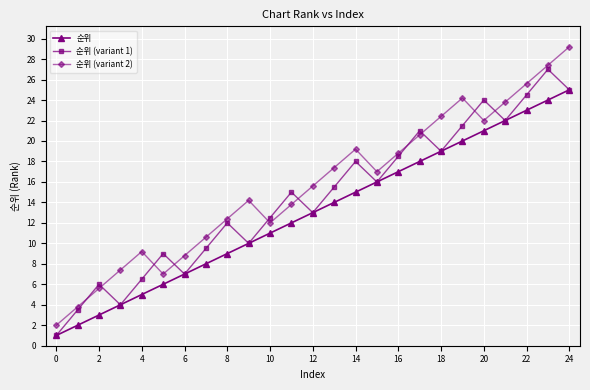

True or false: 순위 has more than 0 points higher than both neighbors.

False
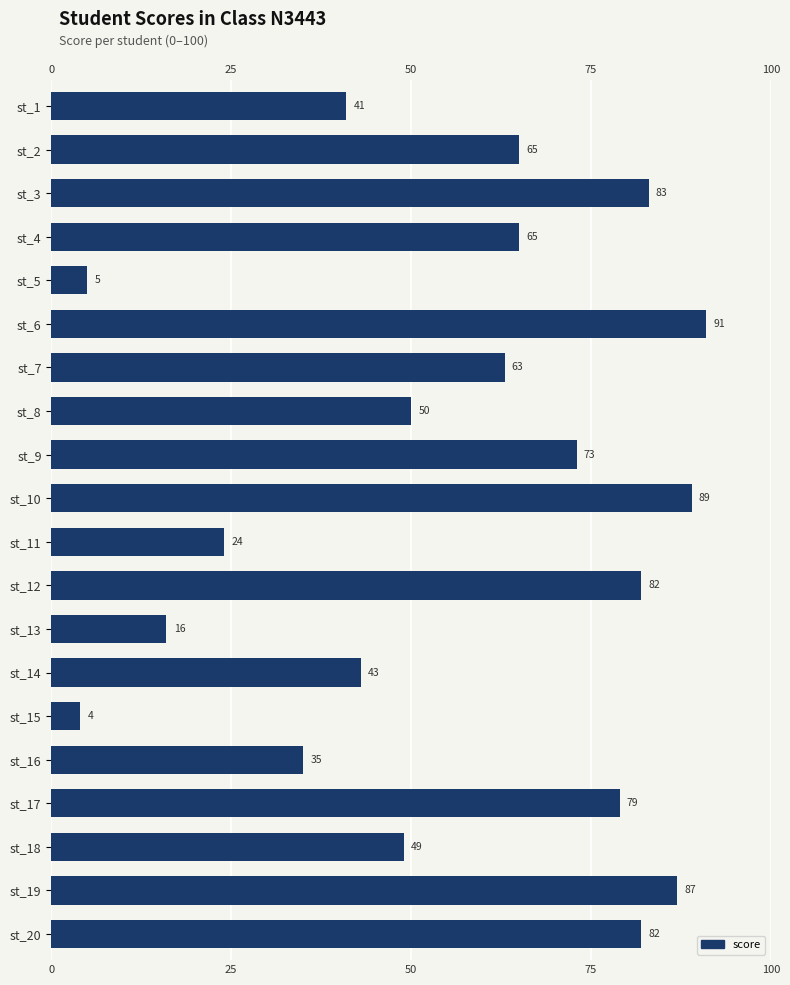

How many bars are there in total?

20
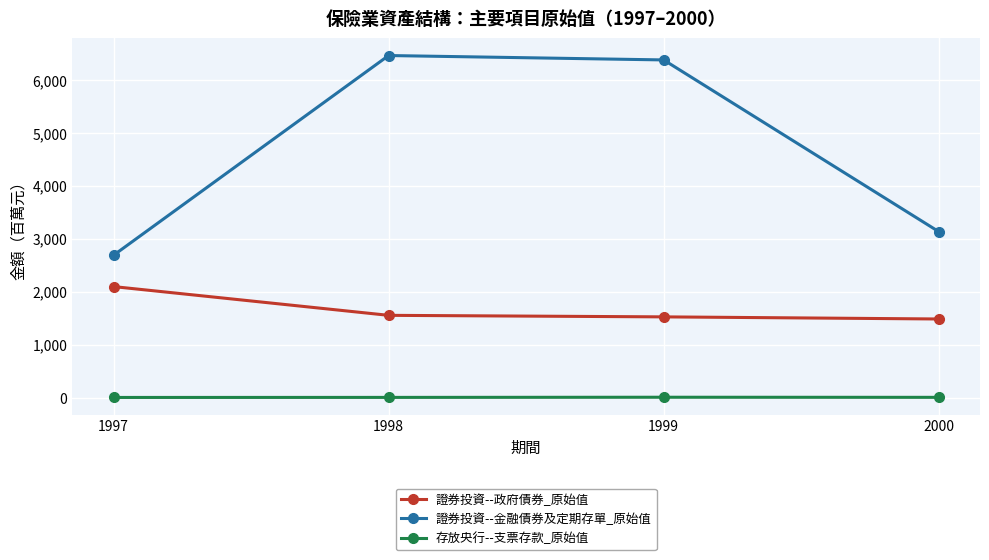

What is the total value across all series at 1998?

8019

========================================================================

__TASK BRIEF__: Copy out every line above word for word, leaving out the pictures.

__TASK ANSWER__:
True or false: 순위 has more than 0 points higher than both neighbors.

False

How many bars are there in total?

20

What is the total value across all series at 1998?

8019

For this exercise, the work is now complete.